Has anyone submitted tax returns using milage done in a rented vehicle. I have waited too long on the IRS phne queue to ask that question and wondered if someone else has checked that and got an answwr from the IRS or a CPA.


----------



## UberTaxPro (Oct 3, 2014)

Ubercology said:


> Has anyone submitted tax returns using milage done in a rented vehicle. I have waited too long on the IRS phne queue to ask that question and wondered if someone else has checked that and got an answwr from the IRS or a CPA.


If you do not *own* or *lease* the vehicle you can't use the standard mileage rate. That's because the standard mileage rate includes an allowance for depreciation (wear and tear) and only the owner or lessor is allowed to claim that. The question for you is your car a rental or a lease?


----------



## Ubercology (Oct 17, 2016)

UberTaxPro said:


> If you do not *own* or *lease* the vehicle you can't use the standard mileage rate. That's because the standard mileage rate includes an allowance for depreciation (wear and tear) and only the owner or lessor is allowed to claim that. The question for you is your car a rental or a lease?

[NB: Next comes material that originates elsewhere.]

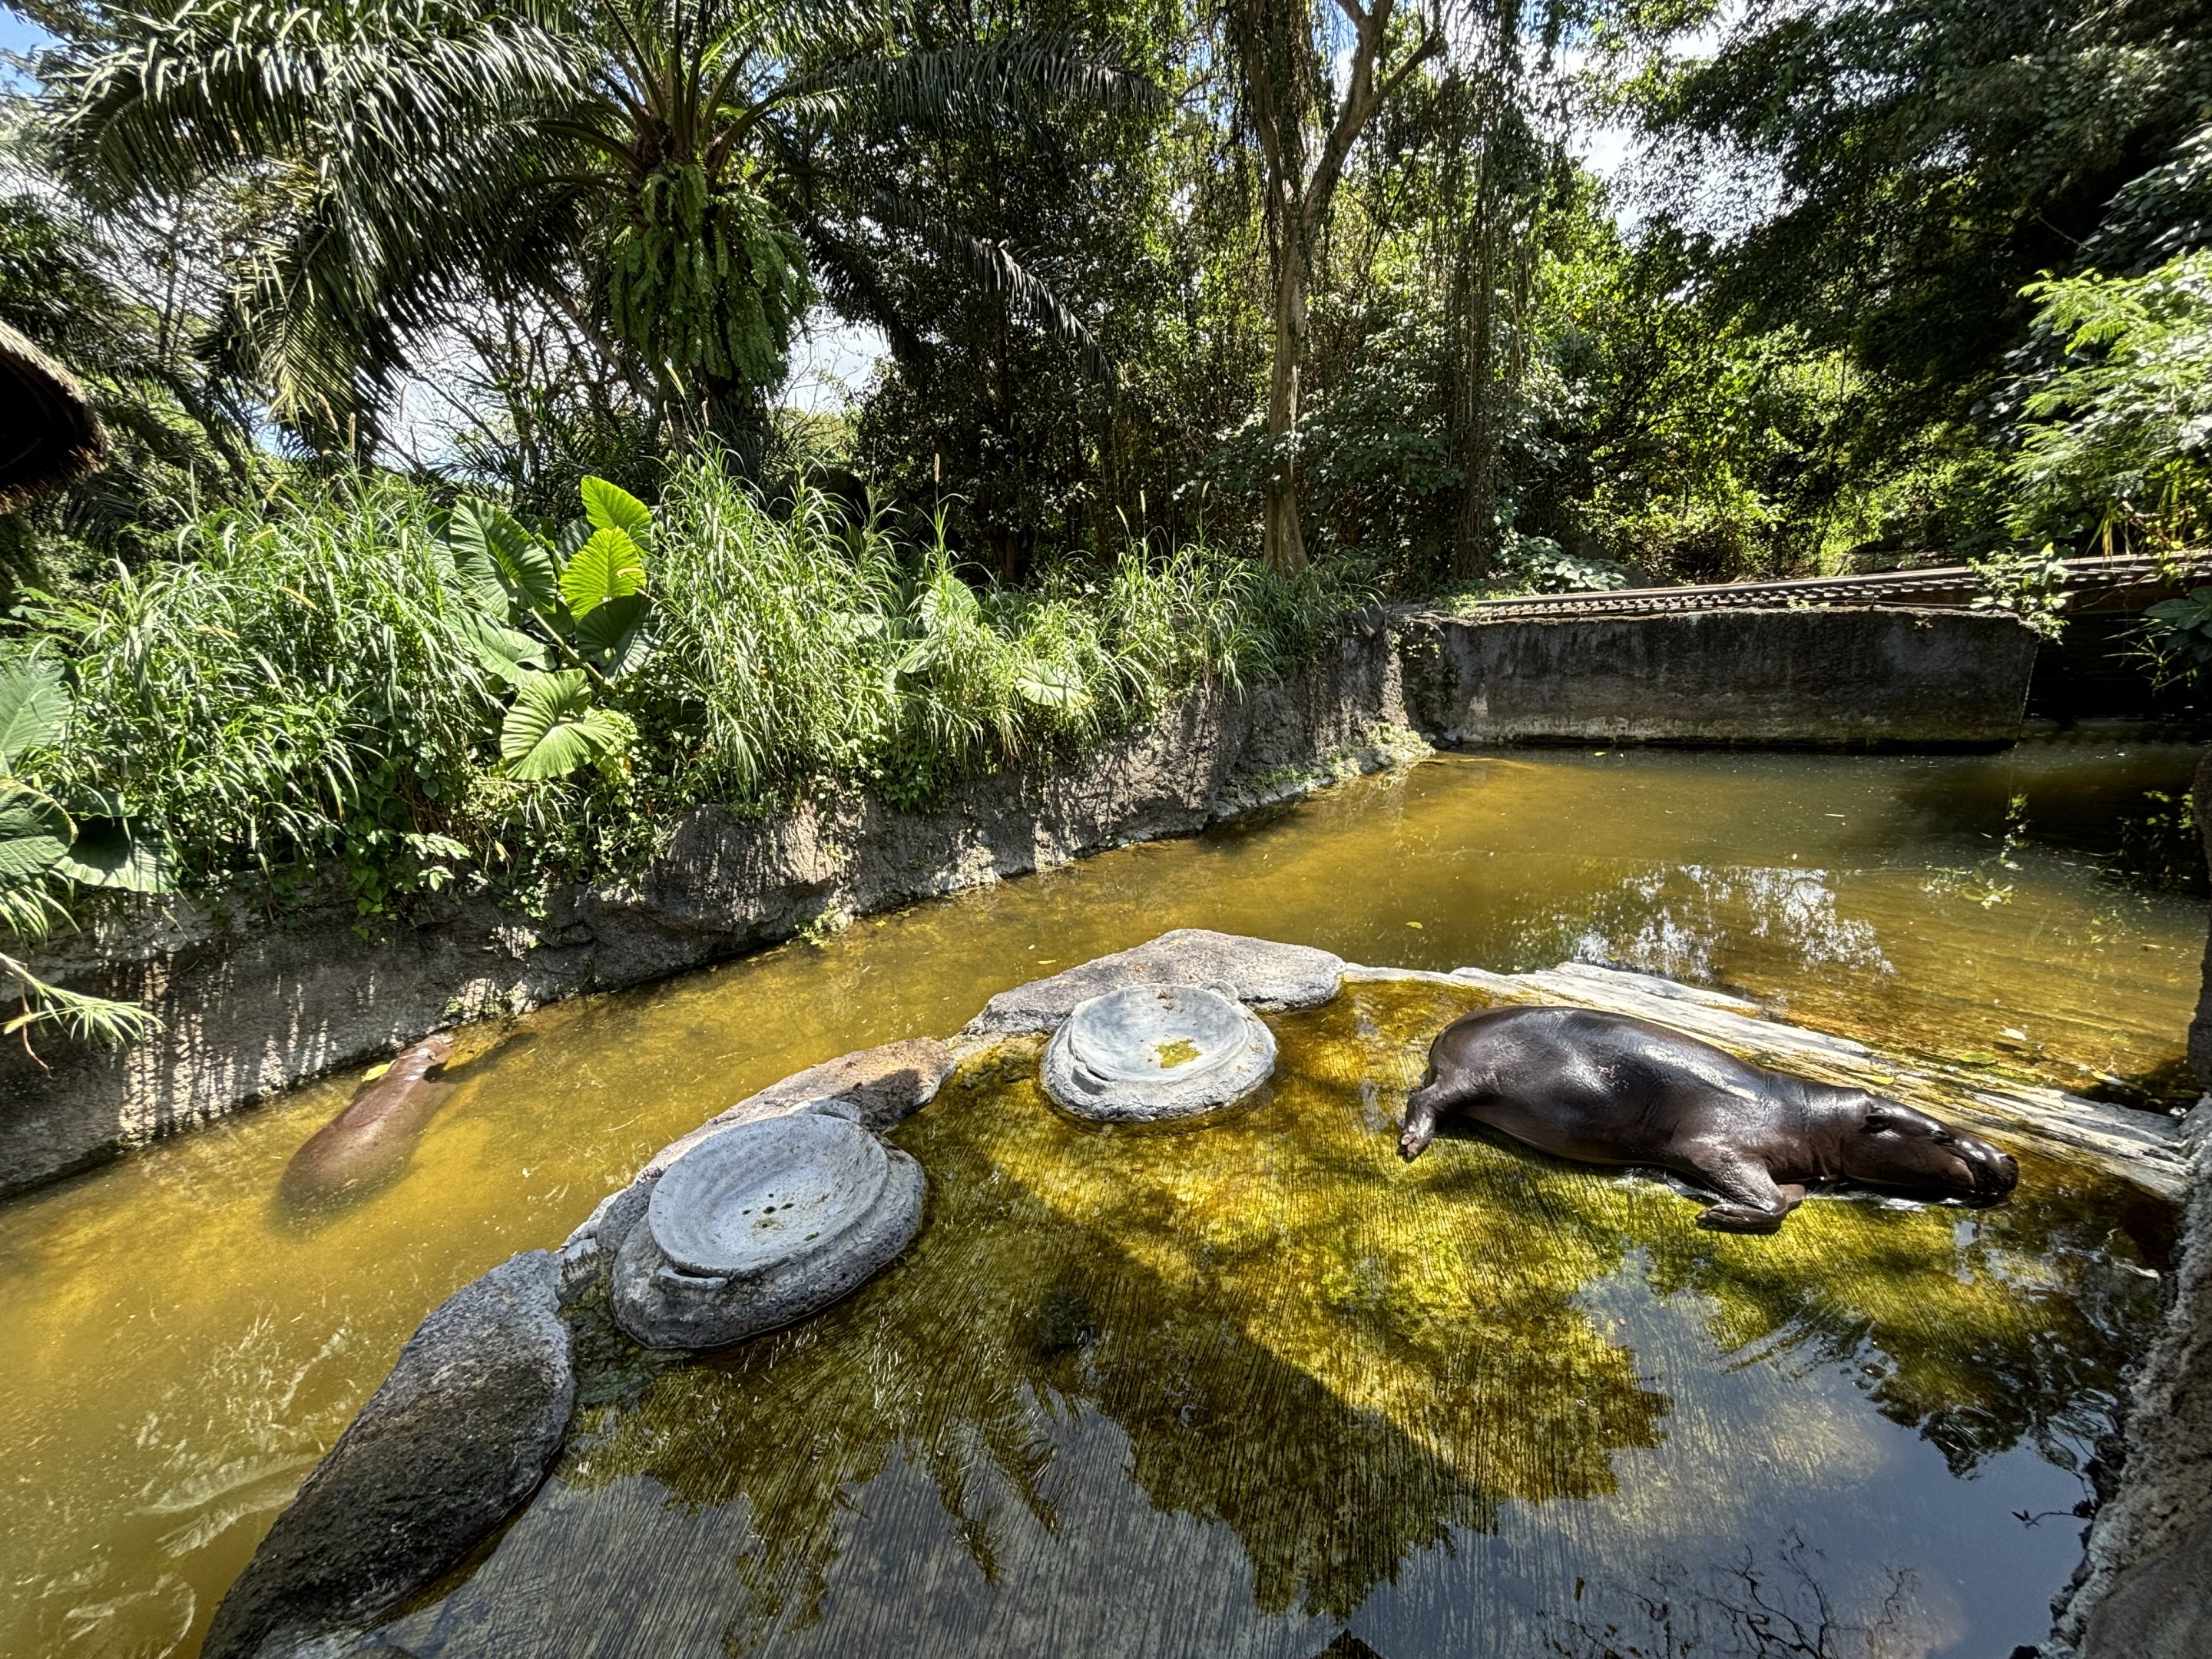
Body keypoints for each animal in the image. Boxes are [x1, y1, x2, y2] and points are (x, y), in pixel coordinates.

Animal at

Rent, so I cannot take the milage deduction.


----------



## UberTaxPro (Oct 3, 2014)

Ubercology said:


> Rent, so I cannot take the milage deduction.

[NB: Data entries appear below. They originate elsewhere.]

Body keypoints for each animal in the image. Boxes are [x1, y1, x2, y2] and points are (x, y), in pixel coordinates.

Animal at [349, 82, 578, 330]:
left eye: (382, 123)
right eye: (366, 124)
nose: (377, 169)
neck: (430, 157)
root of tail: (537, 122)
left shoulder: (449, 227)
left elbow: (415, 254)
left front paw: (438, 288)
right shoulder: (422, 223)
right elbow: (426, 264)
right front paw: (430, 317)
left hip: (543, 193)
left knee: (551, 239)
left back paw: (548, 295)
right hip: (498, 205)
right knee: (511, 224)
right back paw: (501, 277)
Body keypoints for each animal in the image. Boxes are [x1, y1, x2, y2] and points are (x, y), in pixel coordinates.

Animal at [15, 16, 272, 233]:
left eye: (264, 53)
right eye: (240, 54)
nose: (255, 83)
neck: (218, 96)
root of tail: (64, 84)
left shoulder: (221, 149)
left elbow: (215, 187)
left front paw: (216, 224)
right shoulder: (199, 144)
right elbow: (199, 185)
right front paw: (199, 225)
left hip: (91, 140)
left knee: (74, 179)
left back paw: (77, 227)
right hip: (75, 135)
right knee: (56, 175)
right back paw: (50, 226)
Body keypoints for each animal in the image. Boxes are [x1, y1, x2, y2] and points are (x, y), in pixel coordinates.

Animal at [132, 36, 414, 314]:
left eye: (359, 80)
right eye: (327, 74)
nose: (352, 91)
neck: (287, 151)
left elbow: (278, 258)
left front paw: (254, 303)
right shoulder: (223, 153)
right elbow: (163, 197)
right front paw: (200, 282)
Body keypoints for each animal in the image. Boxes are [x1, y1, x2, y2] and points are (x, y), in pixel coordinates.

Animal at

I'm 99% sure. Wouldn't the actual rent expense be more than the mileage anyway? Can you change the contract to a lease?


----------



## SEAL Team 5 (Dec 19, 2015)

Ubercology said:


> Rent, so I cannot take the milage deduction.


Nope, you can just deduct your actual cost. Rental, insurance, gas and any other fees incurred with the lease/rental.


----------



## Mars Troll Number 4 (Oct 30, 2015)

Ubercology said:


> Has anyone submitted tax returns using milage done in a rented vehicle. I have waited too long on the IRS phne queue to ask that question and wondered if someone else has checked that and got an answwr from the IRS or a CPA.


You can deduct actual costs... IE the total amount you are paying to rent the vehicle. You will need receipts for gas as well.

This is how taxi drivers who are ICs do it. I can write off my vehicle lease, Gasoline, and credit card service charges, and tolls, (the entirety of my costs) but i can't deduct by the mile.


----------